1.    The Access to Information Law is about to complete six months. What is your assessment of this period? Are the results in line with expectations?

The result is extremely positive and has exceeded CGU's expectations. The Access to Information Law “caught on”. In six months of validity, it has served to meet more than 44 thousand requests from citizens before federal agencies alone, a universe monitored by the CGU Electronic System. Around 93% of these requests have already been answered, 85% of which are positive, that is, satisfactorily meeting what the citizen sought to know.

The law has also been producing effects in addition to those resulting from strict compliance (which would be no small feat). And it has been causing spontaneous disclosure of information of great importance to society. The examples are many. As soon as it came into force, the Central Bank decided to open the full votes in Copom's decisions; the National Archives opened wide open documents of the dictatorship; Ibama disclosed the companies fined for biopiracy; Planning opened information on functional properties; and the federal government guaranteed full transparency to the salaries of 570 thousand civil servants and 350 thousand military personnel.
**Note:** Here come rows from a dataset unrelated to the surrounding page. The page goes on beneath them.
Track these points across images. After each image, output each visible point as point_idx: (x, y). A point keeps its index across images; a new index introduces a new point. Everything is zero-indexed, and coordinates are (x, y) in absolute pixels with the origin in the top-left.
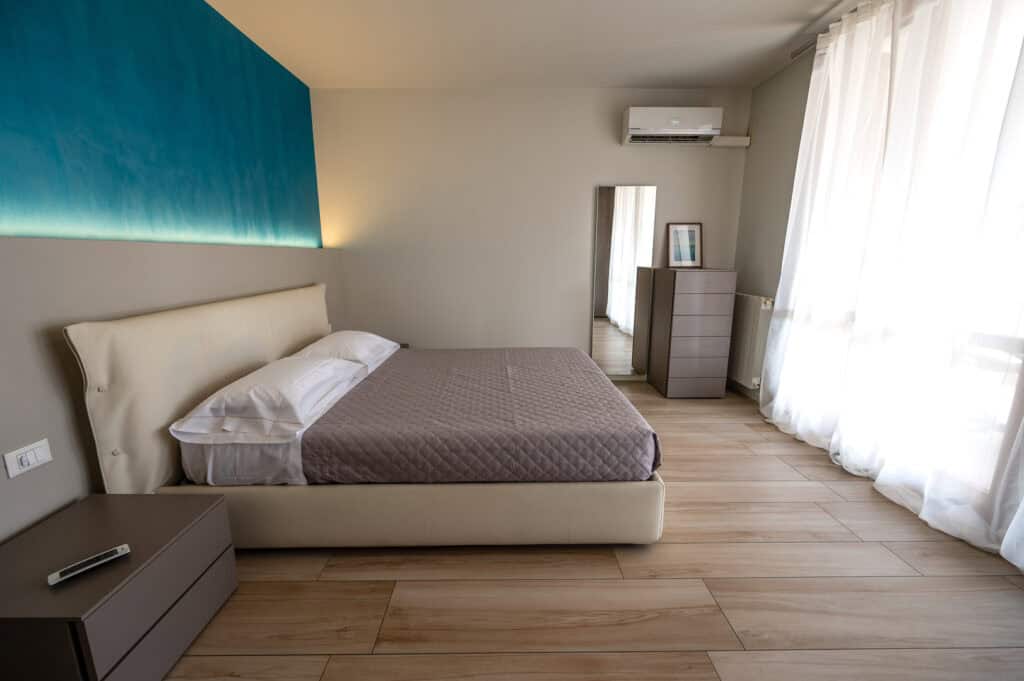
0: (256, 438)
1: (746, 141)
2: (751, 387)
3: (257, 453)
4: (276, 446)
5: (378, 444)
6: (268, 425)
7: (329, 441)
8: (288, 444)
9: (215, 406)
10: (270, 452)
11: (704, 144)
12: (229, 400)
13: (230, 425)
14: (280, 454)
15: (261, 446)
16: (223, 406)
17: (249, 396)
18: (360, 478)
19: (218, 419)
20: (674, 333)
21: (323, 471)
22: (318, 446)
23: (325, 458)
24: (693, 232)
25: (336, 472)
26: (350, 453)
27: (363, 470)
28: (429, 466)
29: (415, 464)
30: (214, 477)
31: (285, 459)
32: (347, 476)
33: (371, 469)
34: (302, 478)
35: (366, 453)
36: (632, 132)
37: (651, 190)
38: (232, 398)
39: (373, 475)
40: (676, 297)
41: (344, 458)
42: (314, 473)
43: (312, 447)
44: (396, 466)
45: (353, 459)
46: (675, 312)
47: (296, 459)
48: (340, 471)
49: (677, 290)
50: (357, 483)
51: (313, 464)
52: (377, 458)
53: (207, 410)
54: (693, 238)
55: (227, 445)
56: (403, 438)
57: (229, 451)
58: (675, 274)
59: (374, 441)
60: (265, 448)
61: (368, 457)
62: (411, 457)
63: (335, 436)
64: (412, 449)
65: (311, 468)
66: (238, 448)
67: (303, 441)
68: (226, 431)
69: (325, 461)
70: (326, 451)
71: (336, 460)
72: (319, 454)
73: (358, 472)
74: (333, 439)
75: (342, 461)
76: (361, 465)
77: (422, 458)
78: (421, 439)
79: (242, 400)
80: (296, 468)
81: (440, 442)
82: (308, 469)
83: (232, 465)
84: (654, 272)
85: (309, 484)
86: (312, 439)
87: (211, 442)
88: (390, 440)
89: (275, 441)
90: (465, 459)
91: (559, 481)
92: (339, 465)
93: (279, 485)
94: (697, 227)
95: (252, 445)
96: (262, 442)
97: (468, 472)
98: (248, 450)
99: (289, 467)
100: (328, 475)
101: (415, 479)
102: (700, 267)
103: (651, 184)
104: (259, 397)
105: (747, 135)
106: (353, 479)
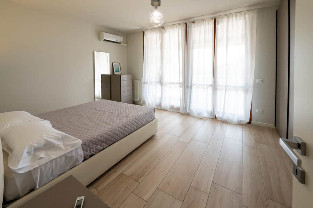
0: (61, 153)
2: (138, 101)
3: (64, 159)
4: (72, 151)
5: (106, 134)
6: (62, 146)
8: (76, 149)
9: (29, 151)
10: (70, 155)
11: (119, 44)
12: (35, 145)
13: (42, 154)
14: (74, 154)
15: (65, 155)
16: (33, 149)
17: (45, 139)
18: (102, 148)
19: (31, 156)
20: (122, 91)
21: (90, 152)
22: (88, 144)
23: (91, 147)
24: (118, 65)
25: (95, 150)
26: (99, 141)
27: (102, 145)
28: (121, 134)
29: (117, 135)
30: (40, 183)
31: (77, 154)
32: (98, 150)
33: (106, 143)
34: (83, 159)
35: (104, 138)
36: (104, 39)
37: (108, 54)
38: (37, 143)
39: (106, 145)
40: (122, 82)
41: (97, 143)
42: (88, 154)
43: (86, 145)
44: (113, 138)
45: (100, 143)
46: (122, 86)
47: (81, 152)
48: (96, 149)
49: (122, 80)
50: (100, 151)
51: (87, 151)
52: (108, 138)
53: (25, 154)
54: (118, 67)
55: (47, 163)
56: (112, 129)
57: (48, 165)
58: (120, 76)
59: (104, 133)
60: (67, 155)
61: (105, 139)
62: (116, 133)
63: (92, 138)
64: (116, 131)
65: (86, 153)
66: (54, 161)
67: (82, 144)
68: (42, 158)
69: (91, 148)
70: (91, 144)
71: (95, 145)
72: (89, 146)
73: (101, 146)
74: (92, 139)
75: (96, 145)
76: (102, 143)
77: (119, 133)
78: (116, 127)
79: (42, 142)
80: (81, 156)
81: (121, 126)
82: (85, 154)
83: (50, 171)
84: (110, 75)
85: (83, 161)
86: (85, 142)
87: (37, 166)
88: (109, 131)
89: (71, 150)
90: (128, 128)
91: (144, 126)
92: (96, 147)
93: (71, 168)
94: (119, 64)
95: (60, 157)
96: (65, 153)
97: (129, 132)
98: (59, 160)
99: (78, 157)
100: (92, 153)
101: (116, 141)
102: (121, 74)
103: (108, 52)
104: (50, 138)
105: (126, 44)
106: (100, 150)
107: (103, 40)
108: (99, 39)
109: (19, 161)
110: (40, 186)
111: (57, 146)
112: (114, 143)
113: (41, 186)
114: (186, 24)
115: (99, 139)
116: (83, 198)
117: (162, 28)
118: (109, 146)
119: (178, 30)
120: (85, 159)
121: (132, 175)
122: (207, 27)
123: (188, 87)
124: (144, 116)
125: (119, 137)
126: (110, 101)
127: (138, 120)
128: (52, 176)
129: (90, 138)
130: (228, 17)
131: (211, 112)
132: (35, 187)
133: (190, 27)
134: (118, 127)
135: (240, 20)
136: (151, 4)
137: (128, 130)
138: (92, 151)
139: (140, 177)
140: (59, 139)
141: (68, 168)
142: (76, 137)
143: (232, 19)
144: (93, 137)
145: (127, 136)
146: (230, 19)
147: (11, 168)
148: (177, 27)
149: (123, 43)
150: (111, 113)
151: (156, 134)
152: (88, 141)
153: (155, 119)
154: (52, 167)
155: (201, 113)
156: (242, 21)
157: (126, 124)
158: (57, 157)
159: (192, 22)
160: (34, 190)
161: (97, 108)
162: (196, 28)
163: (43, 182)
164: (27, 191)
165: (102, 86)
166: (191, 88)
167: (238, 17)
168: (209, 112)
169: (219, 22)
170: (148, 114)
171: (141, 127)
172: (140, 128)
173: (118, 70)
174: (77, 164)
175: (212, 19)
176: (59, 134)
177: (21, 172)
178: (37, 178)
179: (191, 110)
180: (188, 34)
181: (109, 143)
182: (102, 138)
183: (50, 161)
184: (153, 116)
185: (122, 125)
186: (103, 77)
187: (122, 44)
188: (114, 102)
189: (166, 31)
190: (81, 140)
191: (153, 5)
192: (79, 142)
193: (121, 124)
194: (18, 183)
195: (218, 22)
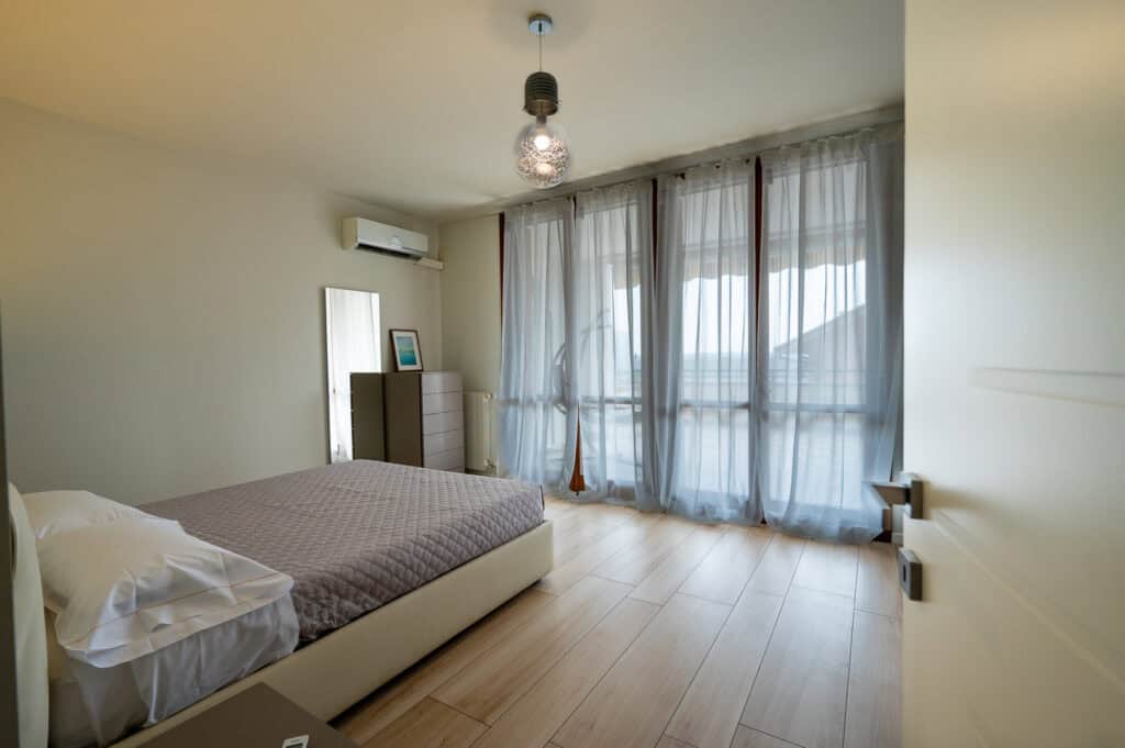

Therefore, the Access to Information Law is revolutionary and takes an important step towards the consolidation of the Brazilian democratic regime, insofar as it expands citizen participation and strengthens the instruments of control of public management.

2.    How can citizens request information and monitor its progress? What is the average time to get the answers?

First, the citizen formulates the request, which can be made through the Electronic System of the Citizen Information Service, the e-SIC, which is available on the internet at the CGU website (www.cgu.gov.br). If he prefers, he can also go to the physical unit of the Citizen Information Service (SIC) of the public agency of the Federal Executive Branch of interest. In both cases, after inserting the request in the system, a protocol number will be generated, which allows you to monitor the progress of the access request, file appeals, submit complaints and consult the responses received. The agency that has to provide any clarification will do so by e-mail, without the need for the citizen to leave home.

Regarding the term, the Access Law establishes that, if access to information is available, the answer must be given immediately. When this is not the case, the defendant has a period of up to 20 days, extendable for another 10 days, to comply with the request. However, it is worth noting that the federal government has been able to respond to citizens in an average time of 10 days, that is, half of the expected legal term.

3.    How can the Access to Information Law contribute to the fight against corruption in Brazil?

The Access Law acts as another instrument that contributes to the prevention of corruption, as has been the case since 2004, with the Transparency Portal, which offers anyone, through the internet, the possibility of knowing all the expenses that were paid by the government federal item by item (the amount, the purpose, who paid, who received, which program is associated, whether or not there was a bidding process). The law adds a new point of view to inspection, which makes it possible for the citizen to request the full amount, for example, of the contracts, the results of the audits, the list of agreements entered into, the list of civil servants in a specific public agency, among other data under the state guard.

The law allows citizens, from the access to documents produced by all the powers (Executive, Legislative and Judiciary) and spheres of government (municipalities, States and the Union), to make complaints of misuse of public resources. It opens information essential to the exercise of social control over government spending and the efficiency and quality of services provided by public administration. It is a very powerful tool in the hands of Brazilians. It needs to be used and used well.